**Action item**
One figure is the whole answer: the number of lines below that contain the word "другие".

====== Data in this exercise ======

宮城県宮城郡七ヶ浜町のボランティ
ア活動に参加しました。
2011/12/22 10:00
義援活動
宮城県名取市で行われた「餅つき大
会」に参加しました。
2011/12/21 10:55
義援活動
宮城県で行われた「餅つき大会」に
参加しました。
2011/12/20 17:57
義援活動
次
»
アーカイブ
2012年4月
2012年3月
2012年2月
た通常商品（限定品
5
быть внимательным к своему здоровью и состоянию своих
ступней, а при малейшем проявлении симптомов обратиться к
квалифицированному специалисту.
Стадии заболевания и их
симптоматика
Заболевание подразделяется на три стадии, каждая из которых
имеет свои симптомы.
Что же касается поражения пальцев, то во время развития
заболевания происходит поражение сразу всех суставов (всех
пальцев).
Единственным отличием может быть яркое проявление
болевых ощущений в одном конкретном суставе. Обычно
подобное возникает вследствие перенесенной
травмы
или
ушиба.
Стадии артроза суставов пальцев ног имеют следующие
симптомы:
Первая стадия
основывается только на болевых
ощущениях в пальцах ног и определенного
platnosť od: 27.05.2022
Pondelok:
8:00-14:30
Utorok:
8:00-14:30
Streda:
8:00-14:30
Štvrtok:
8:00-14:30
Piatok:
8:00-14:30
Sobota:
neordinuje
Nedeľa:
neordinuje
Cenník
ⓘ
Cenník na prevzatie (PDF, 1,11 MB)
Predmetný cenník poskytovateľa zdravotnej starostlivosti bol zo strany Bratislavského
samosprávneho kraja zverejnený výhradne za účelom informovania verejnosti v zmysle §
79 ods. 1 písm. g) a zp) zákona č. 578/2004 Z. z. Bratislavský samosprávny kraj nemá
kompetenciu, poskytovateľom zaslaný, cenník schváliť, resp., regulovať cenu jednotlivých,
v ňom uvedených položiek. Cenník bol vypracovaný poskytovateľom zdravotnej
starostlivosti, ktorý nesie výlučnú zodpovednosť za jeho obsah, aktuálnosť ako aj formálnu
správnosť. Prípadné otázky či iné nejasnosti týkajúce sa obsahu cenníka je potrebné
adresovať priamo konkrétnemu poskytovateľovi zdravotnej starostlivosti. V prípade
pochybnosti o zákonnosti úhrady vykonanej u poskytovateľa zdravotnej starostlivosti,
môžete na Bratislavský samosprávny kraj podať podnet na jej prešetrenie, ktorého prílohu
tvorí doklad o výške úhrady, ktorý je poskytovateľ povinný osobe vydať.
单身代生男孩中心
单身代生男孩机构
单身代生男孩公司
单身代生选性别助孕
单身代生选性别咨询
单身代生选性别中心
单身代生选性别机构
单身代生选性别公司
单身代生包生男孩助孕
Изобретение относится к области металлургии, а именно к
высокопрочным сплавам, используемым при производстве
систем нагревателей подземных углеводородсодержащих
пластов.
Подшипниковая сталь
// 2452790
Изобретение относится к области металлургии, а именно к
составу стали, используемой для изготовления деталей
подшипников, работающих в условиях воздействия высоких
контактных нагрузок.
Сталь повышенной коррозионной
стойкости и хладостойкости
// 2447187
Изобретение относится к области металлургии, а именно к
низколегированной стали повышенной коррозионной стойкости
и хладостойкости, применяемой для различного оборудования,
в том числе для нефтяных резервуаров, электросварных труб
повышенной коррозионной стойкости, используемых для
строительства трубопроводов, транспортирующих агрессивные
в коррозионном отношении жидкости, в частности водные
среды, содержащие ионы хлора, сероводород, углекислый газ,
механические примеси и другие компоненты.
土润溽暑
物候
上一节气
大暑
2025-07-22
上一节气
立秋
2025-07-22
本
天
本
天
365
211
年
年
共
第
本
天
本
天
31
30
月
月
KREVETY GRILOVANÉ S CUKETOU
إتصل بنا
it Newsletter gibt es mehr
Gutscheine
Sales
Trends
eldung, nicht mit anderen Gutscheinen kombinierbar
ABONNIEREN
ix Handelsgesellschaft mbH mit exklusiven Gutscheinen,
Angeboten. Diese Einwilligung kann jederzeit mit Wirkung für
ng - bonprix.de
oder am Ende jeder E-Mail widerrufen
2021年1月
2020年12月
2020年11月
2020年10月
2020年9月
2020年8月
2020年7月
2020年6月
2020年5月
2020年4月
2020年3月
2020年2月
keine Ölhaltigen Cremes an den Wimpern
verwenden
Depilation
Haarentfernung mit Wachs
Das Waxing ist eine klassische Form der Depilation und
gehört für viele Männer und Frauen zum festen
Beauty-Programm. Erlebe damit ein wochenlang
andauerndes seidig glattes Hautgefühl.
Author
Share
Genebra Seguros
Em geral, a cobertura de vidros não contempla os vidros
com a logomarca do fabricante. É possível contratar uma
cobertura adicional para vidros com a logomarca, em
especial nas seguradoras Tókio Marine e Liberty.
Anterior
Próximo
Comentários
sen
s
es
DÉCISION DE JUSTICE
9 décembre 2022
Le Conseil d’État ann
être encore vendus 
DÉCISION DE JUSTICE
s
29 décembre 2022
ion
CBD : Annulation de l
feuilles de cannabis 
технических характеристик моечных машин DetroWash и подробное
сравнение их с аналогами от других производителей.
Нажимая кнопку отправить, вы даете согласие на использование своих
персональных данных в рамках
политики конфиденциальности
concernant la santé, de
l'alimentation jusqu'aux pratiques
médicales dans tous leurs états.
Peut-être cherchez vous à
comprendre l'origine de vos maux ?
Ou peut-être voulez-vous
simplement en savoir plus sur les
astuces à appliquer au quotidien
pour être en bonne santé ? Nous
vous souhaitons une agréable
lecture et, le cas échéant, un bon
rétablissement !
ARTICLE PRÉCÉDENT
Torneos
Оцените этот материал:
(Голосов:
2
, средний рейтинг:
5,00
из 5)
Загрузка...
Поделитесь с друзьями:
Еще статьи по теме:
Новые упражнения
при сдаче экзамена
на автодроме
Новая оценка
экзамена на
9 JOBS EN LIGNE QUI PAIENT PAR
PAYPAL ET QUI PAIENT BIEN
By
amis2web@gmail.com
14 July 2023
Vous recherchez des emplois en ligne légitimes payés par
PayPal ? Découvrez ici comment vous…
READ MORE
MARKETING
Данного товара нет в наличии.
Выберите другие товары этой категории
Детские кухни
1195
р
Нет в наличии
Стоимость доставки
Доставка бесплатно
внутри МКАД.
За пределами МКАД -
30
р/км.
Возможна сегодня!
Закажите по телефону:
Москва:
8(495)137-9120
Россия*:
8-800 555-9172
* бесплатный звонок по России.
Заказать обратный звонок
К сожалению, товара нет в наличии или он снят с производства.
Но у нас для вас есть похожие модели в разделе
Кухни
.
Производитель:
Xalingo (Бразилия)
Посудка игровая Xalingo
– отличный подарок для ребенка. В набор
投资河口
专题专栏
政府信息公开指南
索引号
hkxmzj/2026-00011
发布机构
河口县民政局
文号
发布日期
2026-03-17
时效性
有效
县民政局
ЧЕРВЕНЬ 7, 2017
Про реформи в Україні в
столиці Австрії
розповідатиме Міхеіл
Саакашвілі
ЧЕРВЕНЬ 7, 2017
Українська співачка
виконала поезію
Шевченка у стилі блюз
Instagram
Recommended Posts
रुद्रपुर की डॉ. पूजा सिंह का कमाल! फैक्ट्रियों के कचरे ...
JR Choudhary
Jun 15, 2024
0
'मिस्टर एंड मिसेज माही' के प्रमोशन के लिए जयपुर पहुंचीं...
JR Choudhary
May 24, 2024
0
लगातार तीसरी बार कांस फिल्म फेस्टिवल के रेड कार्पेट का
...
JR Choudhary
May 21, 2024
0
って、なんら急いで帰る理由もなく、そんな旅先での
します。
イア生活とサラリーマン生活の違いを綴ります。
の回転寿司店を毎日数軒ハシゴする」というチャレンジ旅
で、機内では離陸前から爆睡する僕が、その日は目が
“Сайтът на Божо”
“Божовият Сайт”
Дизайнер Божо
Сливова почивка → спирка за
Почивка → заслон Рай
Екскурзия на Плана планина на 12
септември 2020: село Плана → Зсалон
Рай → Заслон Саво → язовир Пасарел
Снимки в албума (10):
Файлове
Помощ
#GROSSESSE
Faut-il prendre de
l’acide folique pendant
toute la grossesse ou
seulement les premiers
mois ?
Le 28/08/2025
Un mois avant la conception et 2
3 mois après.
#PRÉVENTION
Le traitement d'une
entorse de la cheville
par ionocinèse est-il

======

**Exercise output**
2